125.À cet égard, en premier lieu, s'agissant de la motivation de la décision attaquée concernant la compatibilité de l'exigence de rémunération minimale avec les principes de libre prestation des services et de liberté d'établissement, il convient d'observer, d'une part, que la Cour a statué dans l'arrêt du 23 janvier 2025, Neos/Ryanair et Commission (C‑490/23 P, EU:C:2025:32), s'agissant de l'absence de motivation de la décision initiale quant à la compatibilité de l'exigence en cause avec la libre prestation des services, que le Tribunal avait à tort, dans l'arrêt du 24 mai 2023, Ryanair/Commission (Italie ; régime d'aide ; COVID‑19) (T‑268/21, EU:T:2023:279), retenu un défaut de motivation.

126.Il y a lieu de constater, d'autre part, qu'il ressort de l'examen du premier moyen que la motivation de la décision initiale modifiée, à laquelle la Commission a renvoyé au point 72 de la décision attaquée, a permis tant à la requérante d'exercer son droit à un recours effectif qu'au Tribunal d'exercer son contrôle. Cette motivation satisfait, dès lors, aux exigences de la jurisprudence citée au point 122 ci-dessus. En outre, si la requérante relève que la Commission aurait dû expliquer, de manière plus approfondie, la raison pour laquelle l'exigence de rémunération minimale était appropriée, nécessaire et proportionnée au regard de la libre prestation des services, force est de constater qu'un tel examen n'était pas nécessaire, conformément au raisonnement exposé au point 43 ci-dessus.

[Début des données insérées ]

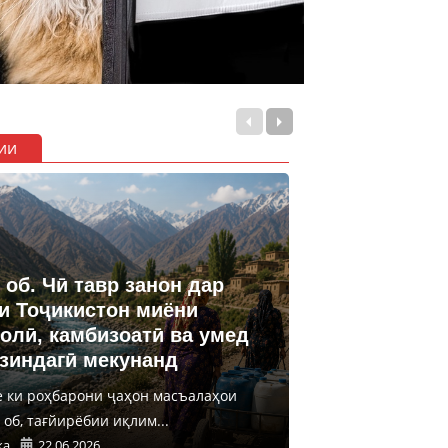
ии
 об. Чӣ тавр занон дар
и Тоҷикистон миёни
олӣ, камбизоатӣ ва умед
 зиндагӣ мекунанд
е ки роҳбарони ҷаҳон масъалаҳои
об, тағйирёбии иқлим...
ка
22.06.2026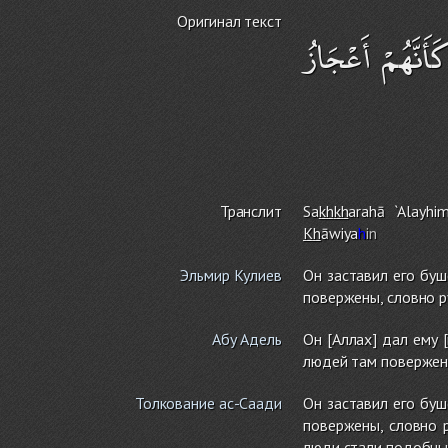
Оригинал текст
أَنَّهُمْ أَعْجَازُ
Транслит
Sa
kh
kh
arahā `Alayhi
Kh
āwiya
h
in
Эльмир Кулиев
Он заставил его буш
повержены, словно р
Абу Адель
Он [Аллах] дал ему 
людей там поверженн
Толкование ас-Саади
Он заставил его буш
повержены, словно р
люди стали подобны д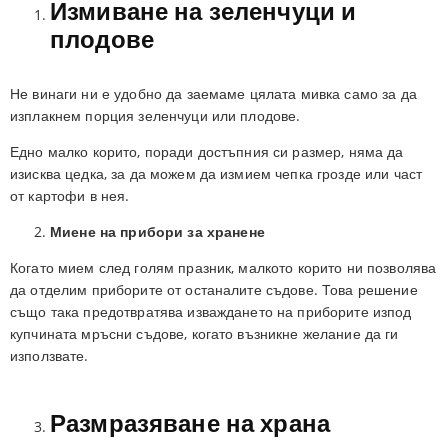
Измиване на зеленчуци и
плодове
Не винаги ни е удобно да заемаме цялата мивка само за да
изплакнем порция зеленчуци или плодове.
Едно малко корито, поради достъпния си размер, няма да
изисква цедка, за да можем да измием чепка грозде или част
от картофи в нея.
Миене на прибори за хранене
Когато мием след голям празник, малкото корито ни позволява
да отделим приборите от останалите съдове. Това решение
също така предотвратява изваждането на приборите изпод
купчината мръсни съдове, когато възникне желание да ги
използвате.
Размразяване на храна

127.En deuxième lieu, s'agissant de la motivation de la décision attaquée concernant la compatibilité de l'exigence de rémunération minimale avec l'article 8 du règlement Rome I, force est de constater, tout d'abord, que la critique vise en réalité le bien-fondé de l'appréciation de la Commission dans la décision initiale modifiée, à laquelle renvoie le point 72 de la décision attaquée, plutôt que le niveau de motivation de cette appréciation. En tout état de cause, il convient de relever qu'il ressort de l'examen du deuxième moyen que la motivation dans la décision initiale modifiée a permis tant à la requérante d'exercer son droit à un recours effectif qu'au Tribunal d'exercer son contrôle. Cette motivation satisfait, dès lors, aux exigences de la jurisprudence citée au point 122 ci-dessus.

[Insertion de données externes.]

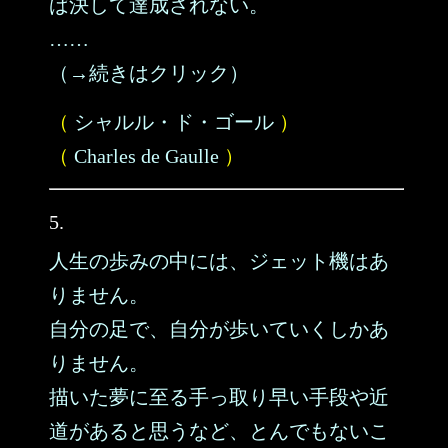
ば決して達成されない。
……
（→続きはクリック）
（
シャルル・ド・ゴール
）
（
Charles de Gaulle
）
5.
人生の歩みの中には、ジェット機はあ
りません。
自分の足で、自分が歩いていくしかあ
りません。
描いた夢に至る手っ取り早い手段や近
道があると思うなど、とんでもないこ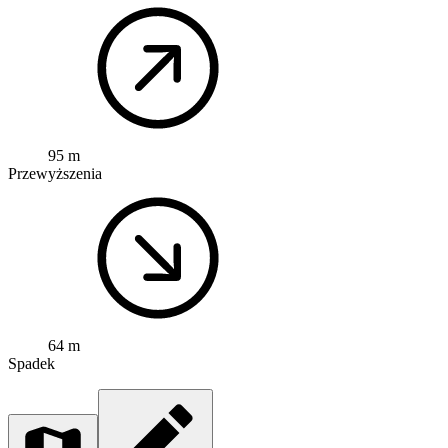
95 m
Przewyższenia
64 m
Spadek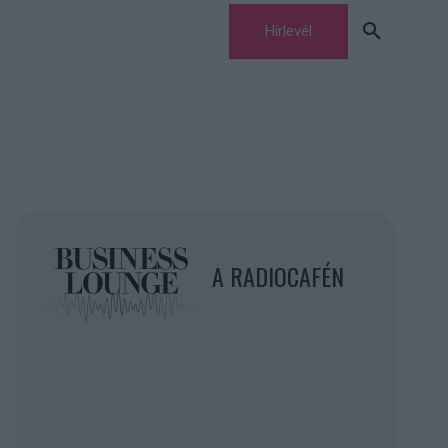
Hírlevél
A RADIOCAFÉN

128.En troisième lieu, s'agissant de la motivation de la décision attaquée concernant l'examen du lien de causalité entre les dommages subis par les compagnies aériennes et la pandémie de COVID‑19 ainsi que la proportionnalité du régime modifié en cause, premièrement, il ressort des points 98 à 101 ci-dessus que la Commission a décrit dans la décision attaquée les restrictions de voyage en cause qui étaient en vigueur pendant l'année 2021 et a expliqué que seules les restrictions de voyage affectant les lignes concernées étaient pertinentes pour le calcul des dommages visés par le régime modifié en cause. Deuxièmement, il ressort également des points 69 à 82 et 88 à 92 ci-dessus que la Commission n'était pas tenue d'examiner les difficultés financières préexistantes de Blue Panorama ni les aides reçues par le groupe Lufthansa, y compris l'aide à la recapitalisation reçue par la société mère du groupe.

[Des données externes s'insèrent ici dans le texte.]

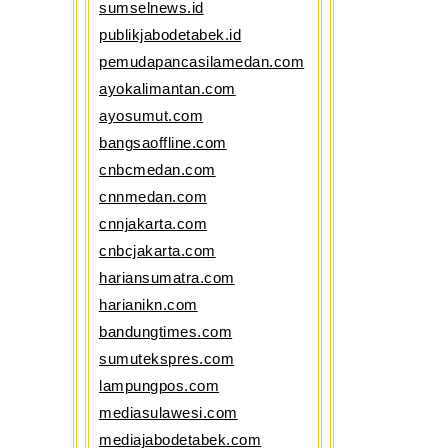
sumselnews.id
publikjabodetabek.id
pemudapancasilamedan.com
ayokalimantan.com
ayosumut.com
bangsaoffline.com
cnbcmedan.com
cnnmedan.com
cnnjakarta.com
cnbcjakarta.com
hariansumatra.com
harianikn.com
bandungtimes.com
sumutekspres.com
lampungpos.com
mediasulawesi.com
mediajabodetabek.com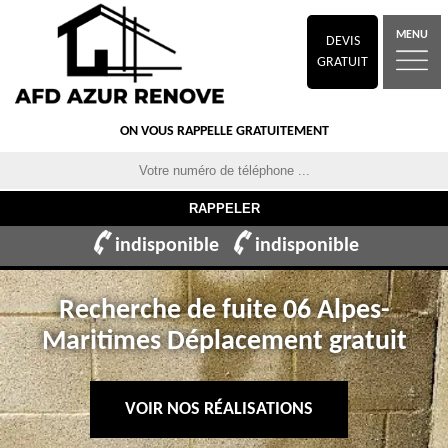
MENU
DEVIS
GRATUIT
ON VOUS RAPPELLE GRATUITEMENT
indisponible
indisponible
Recherche de fuite 06 Alpes-
Maritimes Déplacement gratuit
VOIR NOS RÉALISATIONS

129.Au vu de ce qui précède, il convient de rejeter le présent moyen.

130.Partant, il y a lieu de rejeter le recours dans son intégralité.

Sur les dépens

131.Aux termes de l'article 134, paragraphe 1, du règlement de procédure du Tribunal, toute partie qui succombe est condamnée aux dépens, s'il est conclu en ce sens. La requérante ayant succombé, il convient de la condamner à supporter ses propres dépens ainsi que ceux de la Commission et des intervenantes, conformément aux conclusions de celles-ci.

Par ces motifs,

LE TRIBUNAL (troisième chambre)

déclare et arrête :

1).Le recours est rejeté.

2).Ryanair DAC est condamnée à supporter ses propres dépens ainsi que ceux exposés par la Commission européenne, Neos SpA et Air Dolomiti SpA – Linee Aeree Regionali Europee.